Читать книгу Blessed Peacemakers - Robin Jarrell - Страница 33
29 January Romain Rolland
Оглавление29 January 1866—30 December 1944
Betrayal, Imperialism, War
When war erupted in Europe in 1914, it was greeted with jingoistic enthusiasm by the populaces of all the belligerent nations. Even more remarkable was the equally enthusiastic response of most of the Christian leaders in Germany, France, England, Russia, Austria-Hungary, and Italy. Each of them all but declared the conflict a holy war. Each of them piously assured their fellow countrymen that God was on their side and encouraged young men to enlist for God and country.
A few people refused to jump on the martial bandwagon, even though they were vilified—at least in the early years of the war, before its futility and waste of human life sunk in—by virtually everyone else. One of them was the French novelist Romain Rolland, Europe’s leading man of letters. Rolland, an ardent pacifist for most of his life, had already condemned warfare in his epic novel Jean-Christophe. But after actual war broke out, Rolland’s pacifism became unfashionable—and, according to many of his countrymen, even treasonous.
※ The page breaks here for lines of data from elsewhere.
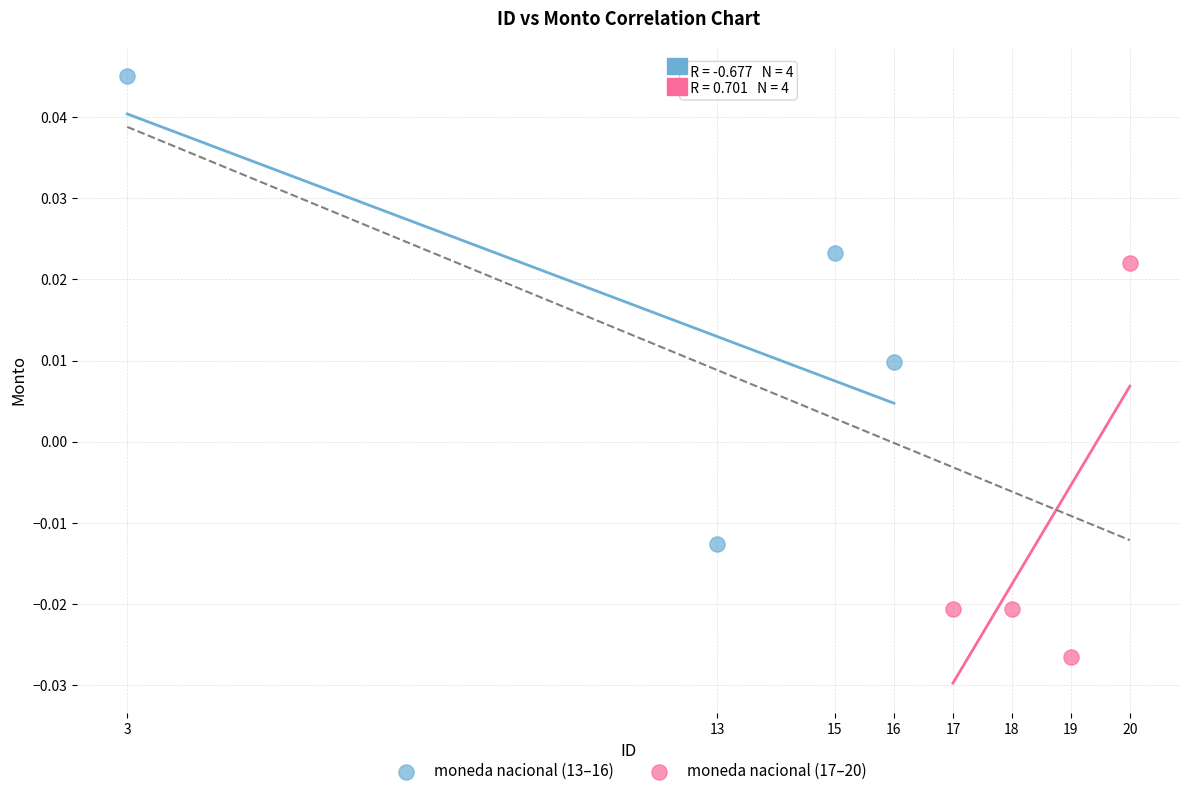

Which series has the largest Y range (max minus min)?

moneda nacional (13–16)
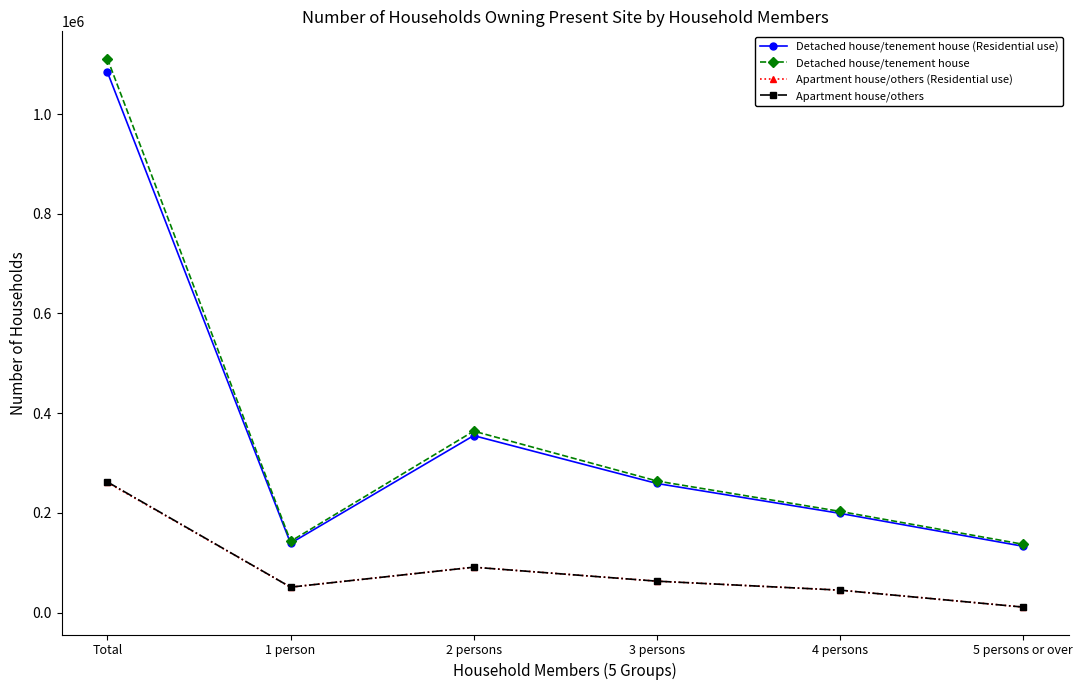

How many distinct data groups are displayed?

4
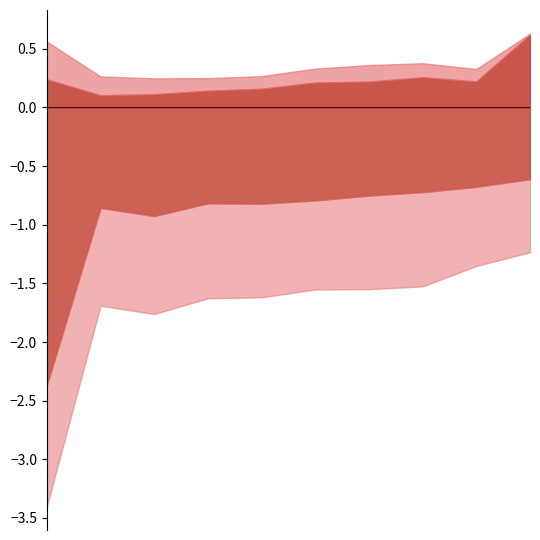

The May series shows 1.2 at pct85. True or false?

False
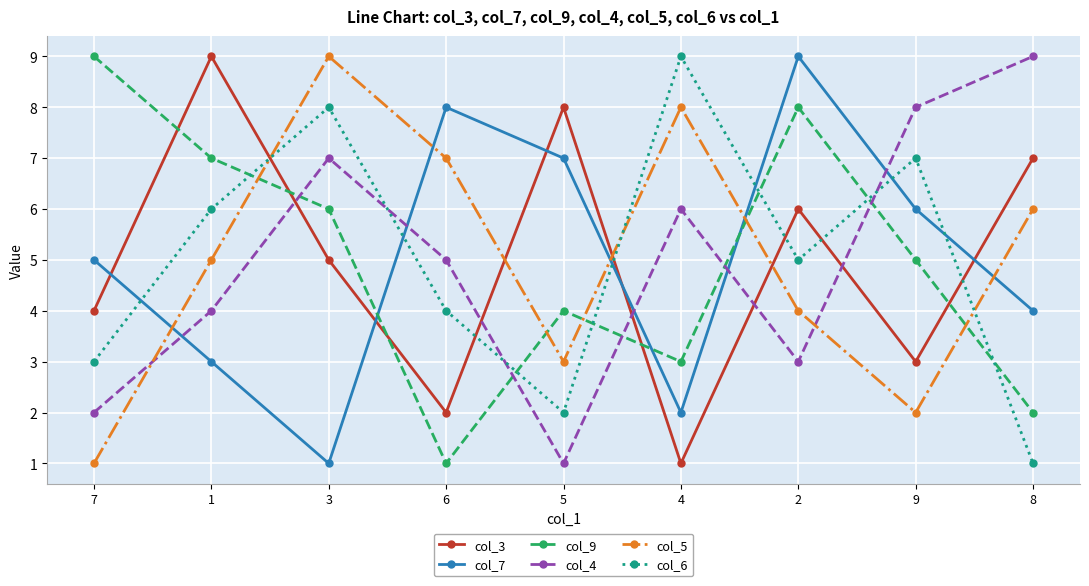

Where do col_7 and col_6 first cross each other?

7 and 1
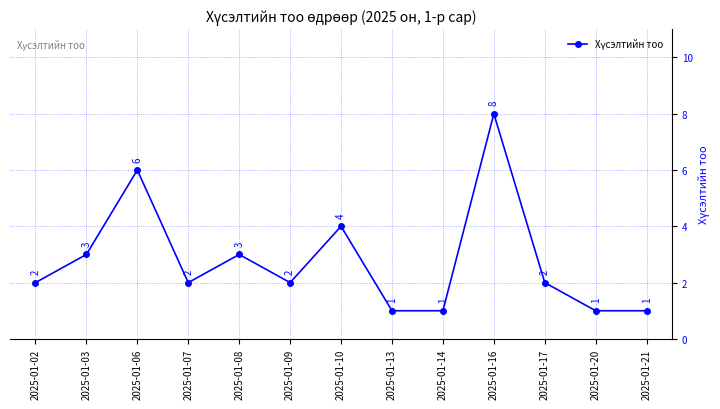

How many data points does each series have?

13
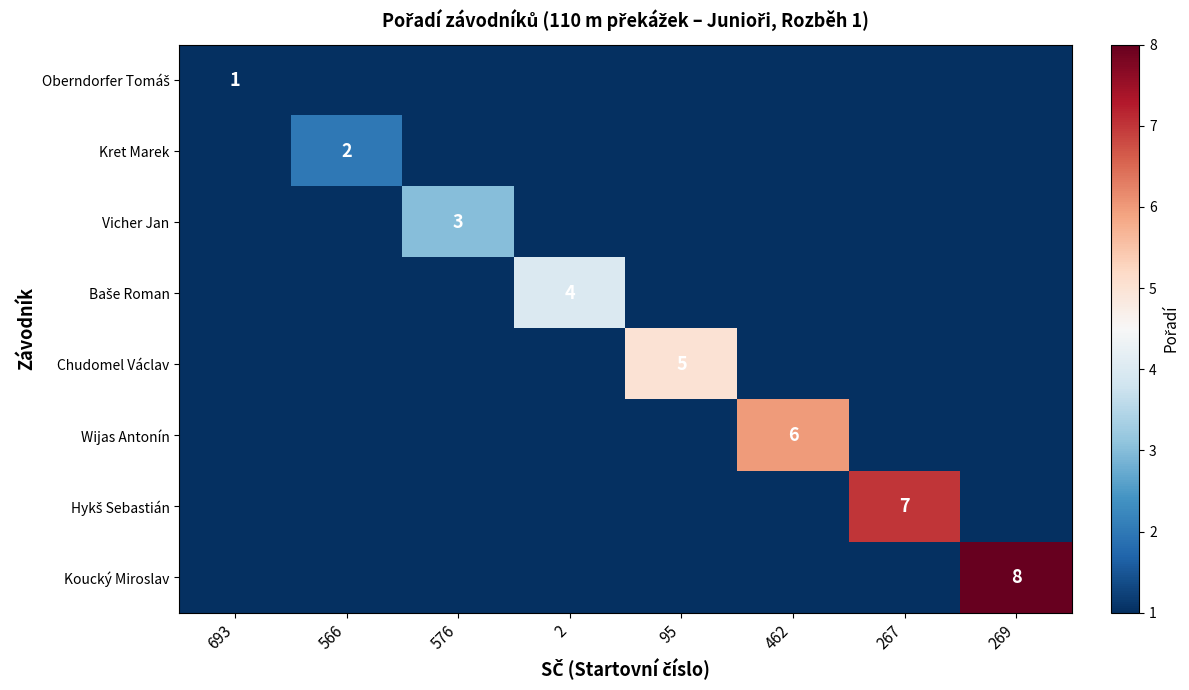

The Koucký Miroslav series shows 8 at 269. True or false?

True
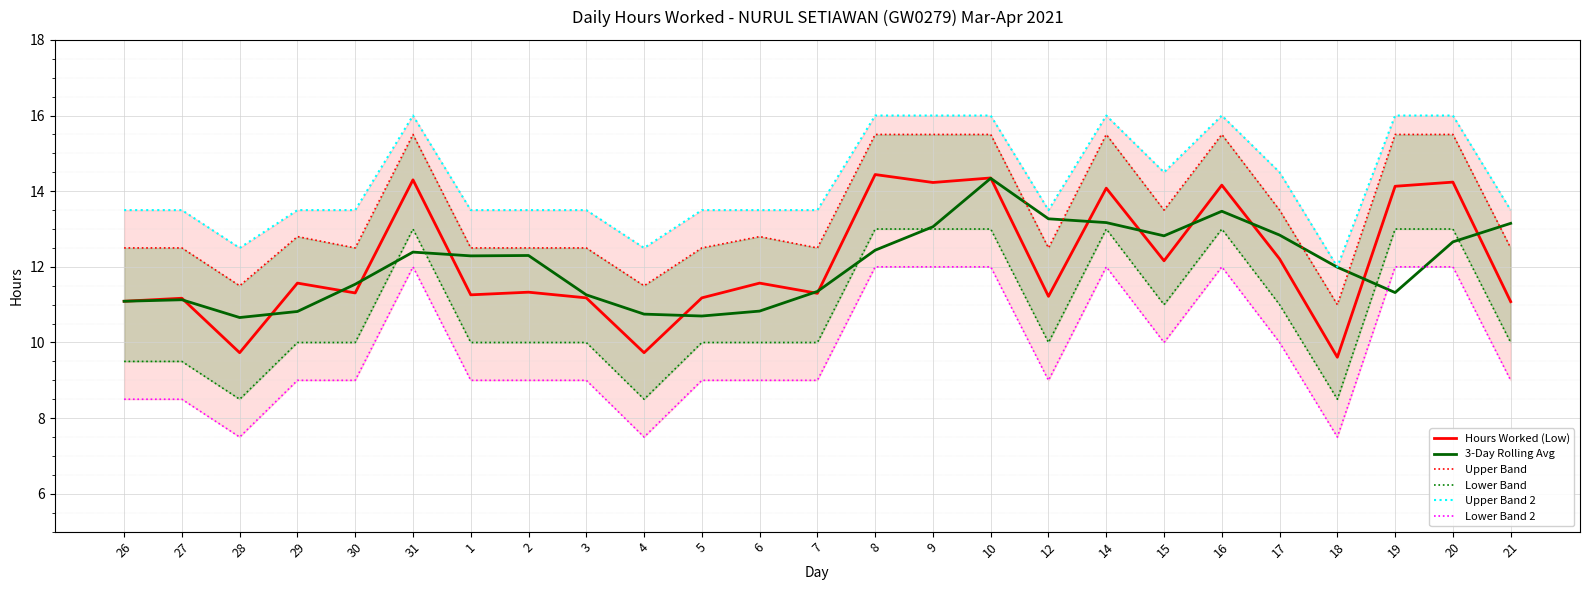

Count the Lower Band values in the range 10 to 13.

20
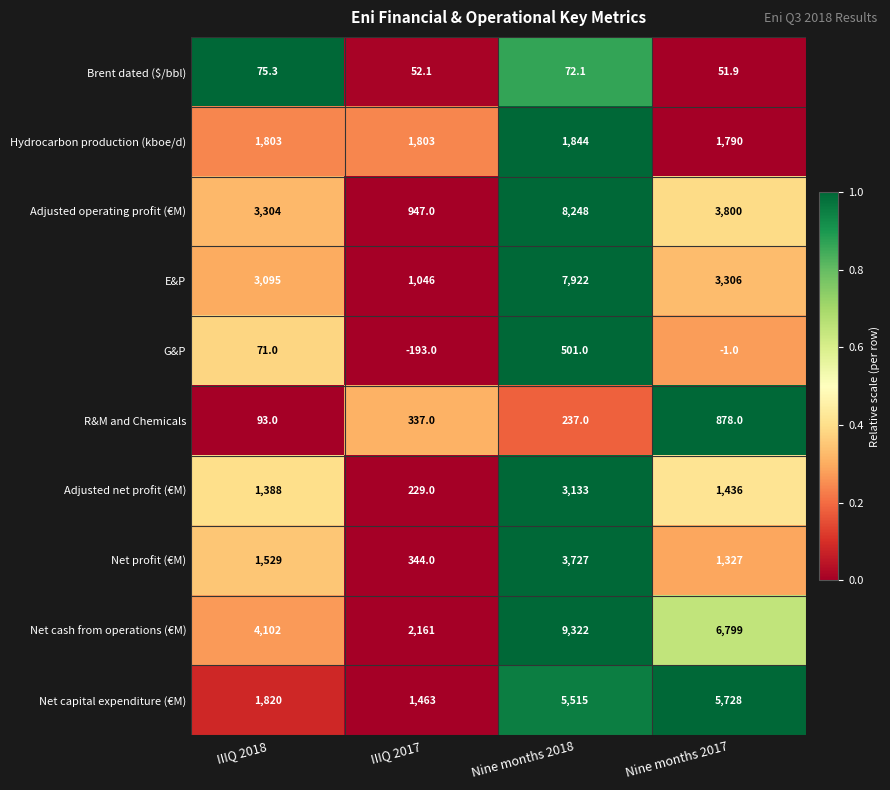

True or false: Adjusted operating profit (€M) has a value of 3304.0 at IIIQ 2018.

True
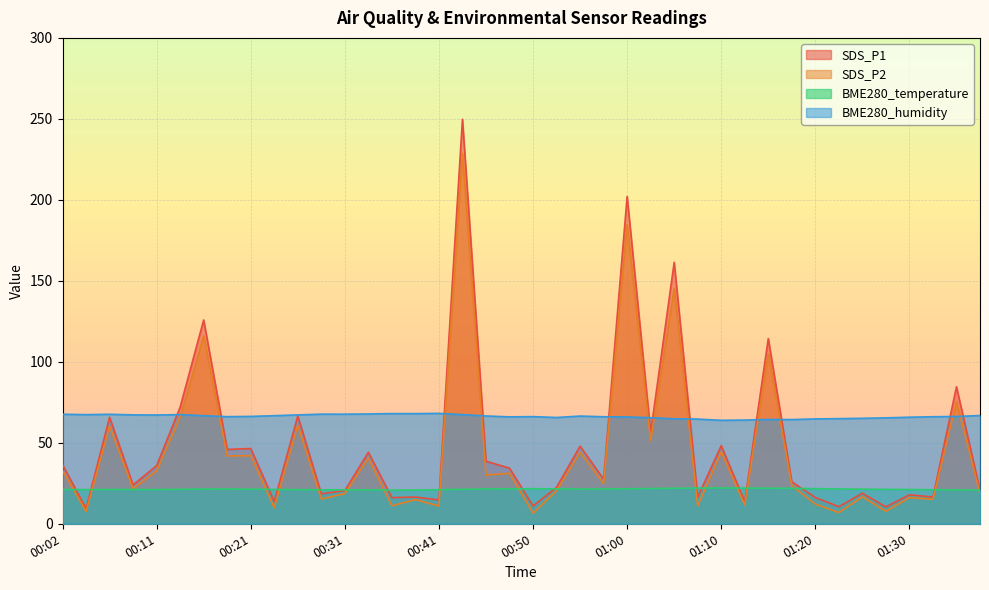

Reading right to left, transcribe all the data shown in this chart.

SDS_P1: 01:37=20.7	01:35=84.6	01:32=16.5	01:30=17.9	01:27=10.4	01:25=18.9	01:22=10.6	01:20=16.2	01:17=25.9	01:15=114.3	01:12=13.7	01:10=48.2	01:08=16.5	01:05=161.4	01:03=56.3	01:00=202.1	00:58=27.6	00:55=47.9	00:53=22.5	00:50=11.0	00:48=34.3	00:46=38.6	00:43=249.8	00:41=14.7	00:38=16.5	00:36=16.1	00:33=44.1	00:31=20.5	00:28=18.6	00:26=66.6	00:24=13.7	00:21=46.5	00:19=45.9	00:16=125.8	00:14=72.0	00:11=35.9	00:09=24.0	00:07=65.8	00:04=9.3	00:02=36.5
SDS_P2: 01:37=18.7	01:35=75.4	01:32=15.1	01:30=16.1	01:27=7.7	01:25=16.6	01:22=6.9	01:20=12.2	01:17=23.5	01:15=104.9	01:12=11.7	01:10=44.4	01:08=10.9	01:05=145.3	01:03=51.2	01:00=184.7	00:58=24.8	00:55=44.1	00:53=20.3	00:50=6.6	00:48=31.1	00:46=30.1	00:43=228.6	00:41=10.9	00:38=14.9	00:36=11.1	00:33=40.5	00:31=18.6	00:28=15.3	00:26=60.6	00:24=9.8	00:21=42.0	00:19=41.9	00:16=115.9	00:14=65.8	00:11=32.6	00:09=21.6	00:07=60.2	00:04=7.5	00:02=32.9
BME280_temperature: 01:37=20.8	01:35=20.9	01:32=21.0	01:30=21.1	01:27=21.3	01:25=21.4	01:22=21.5	01:20=21.7	01:17=21.9	01:15=22.0	01:12=22.0	01:10=22.1	01:08=22.0	01:05=21.9	01:03=21.8	01:00=21.6	00:58=21.5	00:55=21.4	00:53=21.6	00:50=21.6	00:48=21.6	00:46=21.5	00:43=21.3	00:41=21.0	00:38=20.8	00:36=20.8	00:33=20.9	00:31=21.0	00:28=21.0	00:26=21.1	00:24=21.2	00:21=21.4	00:19=21.5	00:16=21.4	00:14=21.3	00:11=21.1	00:09=21.2	00:07=21.2	00:04=21.1	00:02=21.1
BME280_humidity: 01:37=66.8	01:35=66.2	01:32=66.1	01:30=65.8	01:27=65.4	01:25=65.1	01:22=64.9	01:20=64.7	01:17=64.3	01:15=64.4	01:12=64.0	01:10=63.9	01:08=64.6	01:05=64.8	01:03=65.5	01:00=66.0	00:58=66.1	00:55=66.5	00:53=65.6	00:50=66.2	00:48=66.0	00:46=66.6	00:43=67.4	00:41=68.2	00:38=68.0	00:36=68.0	00:33=67.8	00:31=67.7	00:28=67.7	00:26=67.2	00:24=66.7	00:21=66.3	00:19=66.1	00:16=66.7	00:14=67.4	00:11=67.2	00:09=67.2	00:07=67.6	00:04=67.4	00:02=67.6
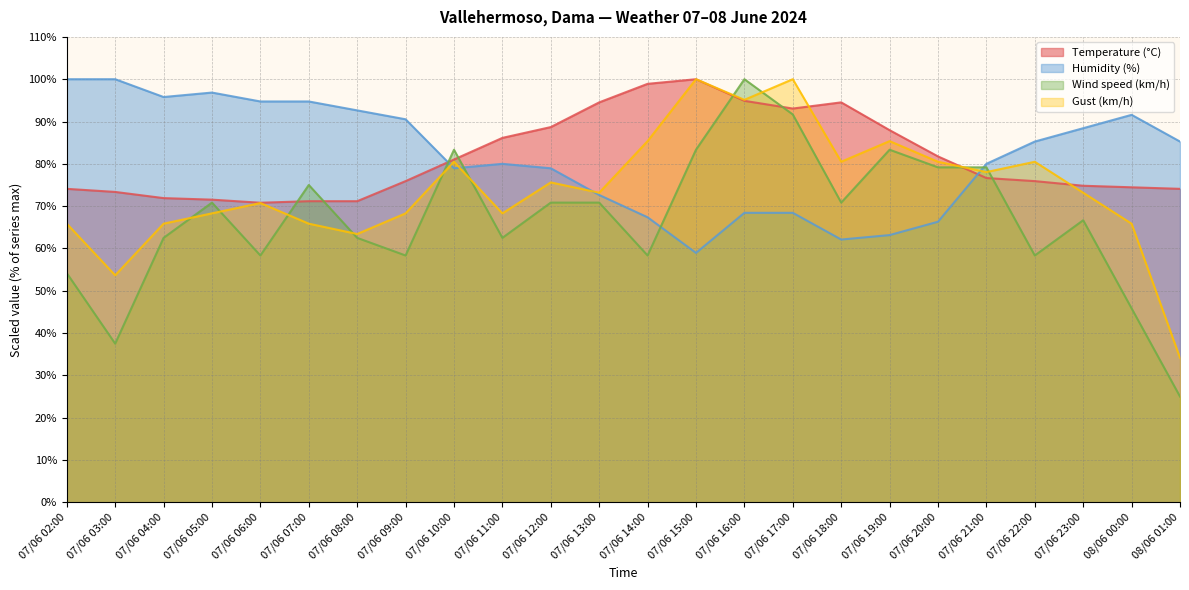

The value of Wind speed (km/h) at 07/06 12:00 is 93.5. True or false?

False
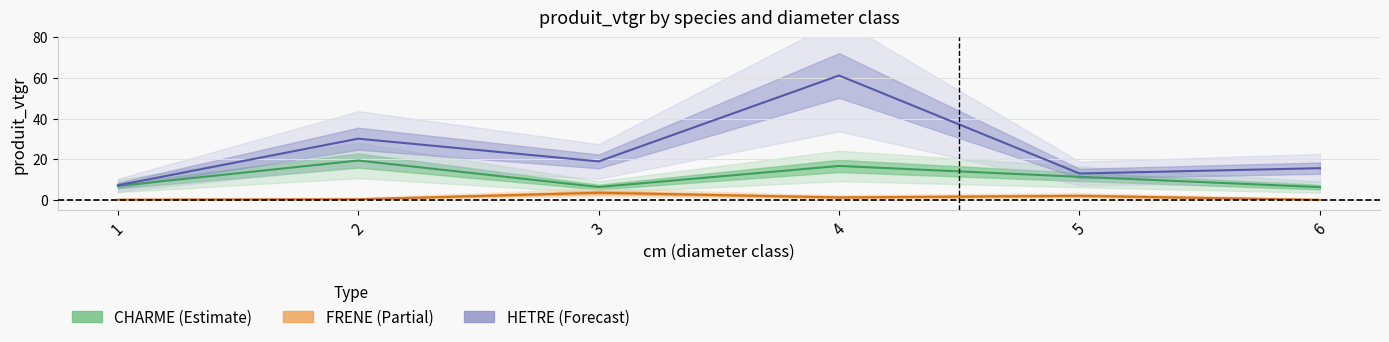

Rank the series by their maximum value, from highest to lowest.

HETRE, CHARME, FRENE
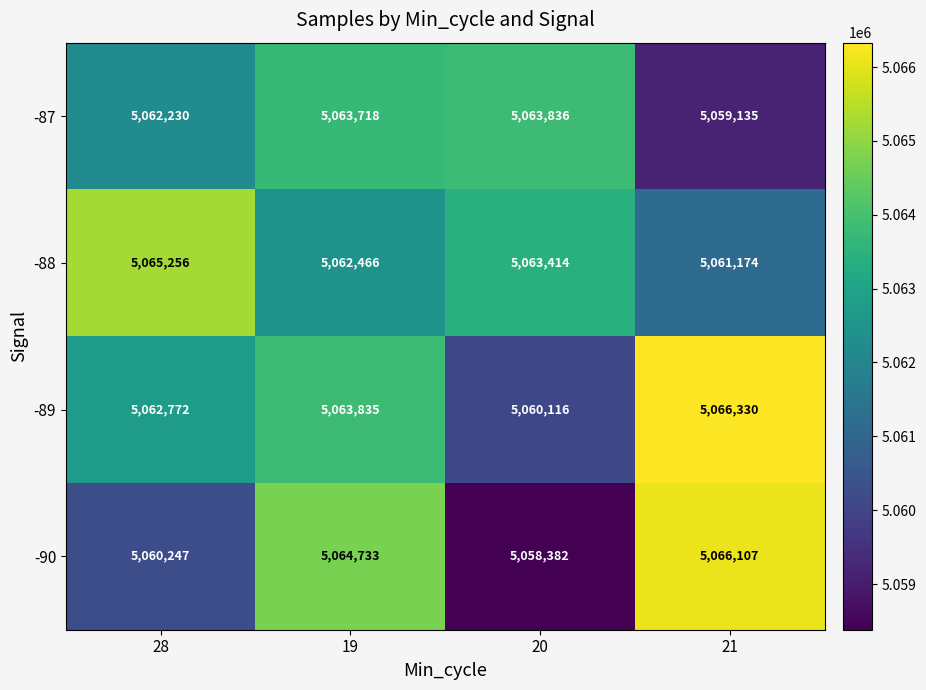

The -87 series shows 5063718 at 19. True or false?

True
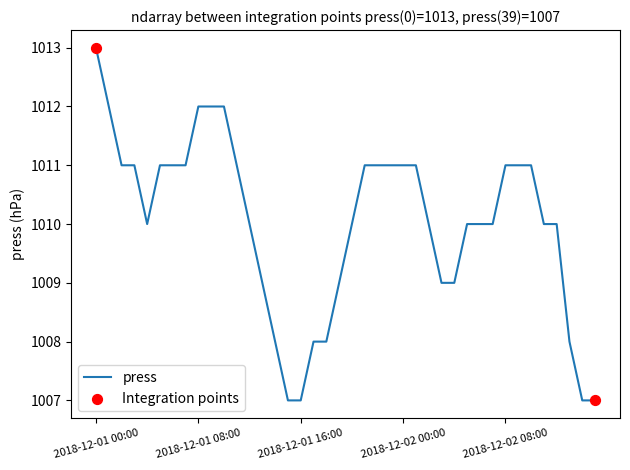

What is the maximum value shown in the chart?

1013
But Rolland was undeterred. In 1915 he published Above the Battle, a collection of essays in which he castigated the war as well as its supporters. The book infuriated nearly everyone who read it, not only because of its condemnation of the war but perhaps even more because it accused Christians of hypocrisy and governments of dissimulation.
To Christians who backed the war by saying that it “exalts the virtue of sacrifice,” Rolland responded by saying that they “seek consolation for having betrayed their Master’s orders.” Is there no better way to encourage “the devotion of one people than the devastation of another?” he asked. To national leaders who insisted that the war was a necessary defense against external enemies, Rolland answered: “The worst enemy of each nation is not without, but within its frontiers, and none has the courage to fight against it. It is the monster of a hundred heads, the monster named Imperialism, the will to pride and domination, which seeks to absorb all, or subdue all, or break all, and will suffer no greatness except itself.”
As Rolland saw it, religious hypocrisy and governmental dishonesty are each, separately, bad enough. But when they become allies they invent noble-sounding reasons for going to war that persuade a gullible public to take actions counter to its own good. The church and state alliance rarely suffers from its encouragement of warfare; the ordinary man who enlists to fight and the ordinary wife and children he leaves behind do.
In Above the Battle, Rolland called for the formation of an international tribunal that would hold the religious and secular authorities who pushed Europe into war responsible for their deed and would seek nonviolent resolutions of future international conflicts. Such a body was founded in 1919 as the League of Nations.